You think Soldiers like being deployed? Most of them like the money but hate they can't take care of their families. For men, they feel like they are failing somewhere so they makeup for it on deployment by digging in to their jobs.
Bottom line: keep taking her to counseling, quit being selfish, and don't take it personal. She is upset and not mature enough to deal with it.

You have to continue to be the adult.
But at the same time, spoil yourself once in awhile or you will resent DH for being deployed and leaving you with her.

"Those who deny freedom to others deserve it not for themselves." ~ Abraham Lincoln

so.over.it_11's picture

well i do apologize for the way it came across but thats just how i feel about it. i know that it is extremely hard for my husband to hear about all the negative stuff that goes on at home. im also military and i understand both sides of the spectrum. you did bring up some good points though and i thank you for that but im selfish how? by making it personal? i dont mean that in a negative light either i just want to know where im going wrong in order to fix it because i dont think that i am being selfish. and i dont resent my husband for being deployed, its all part of the game thats played when your in the military. i get it. it sucks but there is nothing you can do about that because its part of the job.

Anon2009's picture

Please thank your DH for all he does for this country for me, and thank you to you and your son and SD as well.
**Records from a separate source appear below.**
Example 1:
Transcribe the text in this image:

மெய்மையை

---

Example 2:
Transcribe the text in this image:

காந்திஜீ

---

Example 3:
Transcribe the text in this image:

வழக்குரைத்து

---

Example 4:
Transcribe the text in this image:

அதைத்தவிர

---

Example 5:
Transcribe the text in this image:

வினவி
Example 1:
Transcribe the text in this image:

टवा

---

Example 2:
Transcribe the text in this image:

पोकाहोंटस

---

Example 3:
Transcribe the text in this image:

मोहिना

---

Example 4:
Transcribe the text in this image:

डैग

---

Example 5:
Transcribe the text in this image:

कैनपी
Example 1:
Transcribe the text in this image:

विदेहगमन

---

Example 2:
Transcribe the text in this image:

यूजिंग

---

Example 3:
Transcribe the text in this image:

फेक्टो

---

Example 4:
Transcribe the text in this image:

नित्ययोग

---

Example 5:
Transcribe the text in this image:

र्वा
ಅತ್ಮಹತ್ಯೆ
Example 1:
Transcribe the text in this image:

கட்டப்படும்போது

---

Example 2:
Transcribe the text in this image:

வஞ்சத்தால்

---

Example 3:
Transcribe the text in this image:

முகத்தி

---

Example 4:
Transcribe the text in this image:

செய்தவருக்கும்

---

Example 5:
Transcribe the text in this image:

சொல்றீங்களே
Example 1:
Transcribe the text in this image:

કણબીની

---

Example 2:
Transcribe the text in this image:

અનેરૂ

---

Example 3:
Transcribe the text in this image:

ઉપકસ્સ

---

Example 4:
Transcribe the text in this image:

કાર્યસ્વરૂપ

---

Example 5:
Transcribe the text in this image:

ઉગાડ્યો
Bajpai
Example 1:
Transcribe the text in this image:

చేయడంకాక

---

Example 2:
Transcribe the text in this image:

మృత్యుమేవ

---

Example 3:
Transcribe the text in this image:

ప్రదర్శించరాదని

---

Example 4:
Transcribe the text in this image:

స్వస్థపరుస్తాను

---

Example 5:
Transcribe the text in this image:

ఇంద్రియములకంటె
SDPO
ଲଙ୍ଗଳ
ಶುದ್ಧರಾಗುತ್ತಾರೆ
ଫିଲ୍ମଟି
Another very real possibility is that she's jealous that your son has his mom and dad together. You should talk with the therapist about that. Is her mom in the picture at all?

You should call her doctor and google "symptoms of ADHD" and talk about this possibility with the doctor. Maybe he/she can refer her to another therapist who can prescribe the appropriate medicine for her.

so.over.it_11's picture

well thank you. we are both mil-to-mil which does make it harder. her mom (who is actually her step-mom from my husbands second marriage) does nothing to keep in contact with her. my sd calls her once or twice a week and i can say in the past 6 months she only called back once to talk to her. so i can imagine that it is harder on her because she doesnt have her "mom" in the picture and does have to deal with her daddy not being here. funny thing is that i was looking up ADHD while waiting on replies...and we go on tuesday and i think i will bring it up to the doctor.

so.over.it_11's picture

well my husband thinks that she isnt ADHD but i know that something has got to be not working properly in her head. my sd gets sent to her room almost every day and now thats the only room she can play in although she doesnt have anything there bc its all gotten taken away but she can stay in there. i dont have to see her and its more peaceful. i mean i love her to death when everything is working out but i cant stand to even look at her when shes acting out and being an @ss. i do take it personal but i guess thats something i shouldnt do. oh well.